His father served as President of the Royal College of Surgeons of Edinburgh from 1808 to 1810. His grandfather had served twice in this same role: 1782-1784 and 1790-1792.

Inglis studied medicine at the University of Edinburgh from around 1817 to 1821, gaining his doctorate (MD) in 1824.

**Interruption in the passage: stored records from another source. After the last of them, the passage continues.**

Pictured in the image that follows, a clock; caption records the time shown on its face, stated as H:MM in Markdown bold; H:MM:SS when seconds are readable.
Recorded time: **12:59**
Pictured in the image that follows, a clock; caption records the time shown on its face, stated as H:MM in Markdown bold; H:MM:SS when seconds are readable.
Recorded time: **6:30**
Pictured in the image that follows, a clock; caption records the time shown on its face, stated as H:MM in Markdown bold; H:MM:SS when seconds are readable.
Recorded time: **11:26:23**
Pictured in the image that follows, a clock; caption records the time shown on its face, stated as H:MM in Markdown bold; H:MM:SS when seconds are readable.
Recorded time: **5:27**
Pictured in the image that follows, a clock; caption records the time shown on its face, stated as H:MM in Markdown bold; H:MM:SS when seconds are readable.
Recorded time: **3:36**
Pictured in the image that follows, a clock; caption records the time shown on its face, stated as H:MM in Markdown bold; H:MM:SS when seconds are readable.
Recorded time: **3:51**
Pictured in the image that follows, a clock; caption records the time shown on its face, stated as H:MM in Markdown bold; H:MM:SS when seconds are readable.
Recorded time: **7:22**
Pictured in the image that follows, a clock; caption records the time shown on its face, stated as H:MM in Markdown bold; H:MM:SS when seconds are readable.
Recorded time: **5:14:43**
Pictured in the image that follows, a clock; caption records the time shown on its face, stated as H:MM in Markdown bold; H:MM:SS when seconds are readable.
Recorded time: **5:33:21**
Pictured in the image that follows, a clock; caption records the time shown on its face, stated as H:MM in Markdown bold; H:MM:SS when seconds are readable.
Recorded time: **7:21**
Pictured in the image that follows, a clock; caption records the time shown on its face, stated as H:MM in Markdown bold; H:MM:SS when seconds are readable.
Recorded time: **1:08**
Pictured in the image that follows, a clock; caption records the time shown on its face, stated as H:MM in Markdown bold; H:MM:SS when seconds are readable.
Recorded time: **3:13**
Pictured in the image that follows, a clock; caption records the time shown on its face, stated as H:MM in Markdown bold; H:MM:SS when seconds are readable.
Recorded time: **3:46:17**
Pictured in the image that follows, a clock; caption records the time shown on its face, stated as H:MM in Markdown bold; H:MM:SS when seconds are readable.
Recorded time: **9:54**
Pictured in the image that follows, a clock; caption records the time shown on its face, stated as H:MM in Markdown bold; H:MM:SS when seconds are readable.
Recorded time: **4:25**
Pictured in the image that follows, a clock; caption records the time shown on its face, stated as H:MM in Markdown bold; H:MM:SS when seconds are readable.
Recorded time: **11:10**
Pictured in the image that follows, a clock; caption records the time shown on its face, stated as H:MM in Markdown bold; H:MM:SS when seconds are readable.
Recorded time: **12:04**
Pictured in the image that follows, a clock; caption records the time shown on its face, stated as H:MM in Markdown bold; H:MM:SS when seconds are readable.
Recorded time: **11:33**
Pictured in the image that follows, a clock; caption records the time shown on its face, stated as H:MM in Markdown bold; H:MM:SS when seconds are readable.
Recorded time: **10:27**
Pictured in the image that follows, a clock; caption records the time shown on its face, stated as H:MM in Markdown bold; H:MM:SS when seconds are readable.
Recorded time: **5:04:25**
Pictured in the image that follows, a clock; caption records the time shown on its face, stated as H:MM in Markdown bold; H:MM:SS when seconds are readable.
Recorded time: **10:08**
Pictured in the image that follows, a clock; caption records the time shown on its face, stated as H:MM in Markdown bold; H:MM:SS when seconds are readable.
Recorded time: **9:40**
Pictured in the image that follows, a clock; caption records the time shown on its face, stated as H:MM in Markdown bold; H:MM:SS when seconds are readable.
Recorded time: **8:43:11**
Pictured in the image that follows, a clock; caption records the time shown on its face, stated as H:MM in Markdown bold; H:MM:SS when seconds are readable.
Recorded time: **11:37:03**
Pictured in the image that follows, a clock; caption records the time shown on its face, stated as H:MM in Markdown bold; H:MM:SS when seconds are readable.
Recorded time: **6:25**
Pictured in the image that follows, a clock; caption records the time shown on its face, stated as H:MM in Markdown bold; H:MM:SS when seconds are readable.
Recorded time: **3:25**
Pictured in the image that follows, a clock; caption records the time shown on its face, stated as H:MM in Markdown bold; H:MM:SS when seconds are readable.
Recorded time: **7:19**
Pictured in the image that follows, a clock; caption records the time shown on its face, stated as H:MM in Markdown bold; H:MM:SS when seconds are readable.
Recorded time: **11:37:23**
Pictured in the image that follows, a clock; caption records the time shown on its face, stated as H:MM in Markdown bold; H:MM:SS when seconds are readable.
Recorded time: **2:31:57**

His family home was destroyed in the Great Fire of Edinburgh in 1824. His family then relocated to a then-new townhouse at 11 Albany Street in Edinburgh's New Town. Inglis inherited the house on his father's death in 1834, and lived there for most of his life.

He was a member of the Medico-Chirurgical Society of Edinburgh from 1827 In 1833 Inglis was elected a member of the Harveian Society of Edinburgh and served as President in 1857. In 1853 he succeeded James Scarth Combe as President of the Royal College of Surgeons of Edinburgh. He was succeeded in turn in 1855 by Dr Andrew Wood.

He lived his later years at 33 Albany Street and died there in 1889.

==Family==
He married Isabella Weir, daughter of Major James Weir and brother of Dr Thomas Graham Weir. They had at least eight children.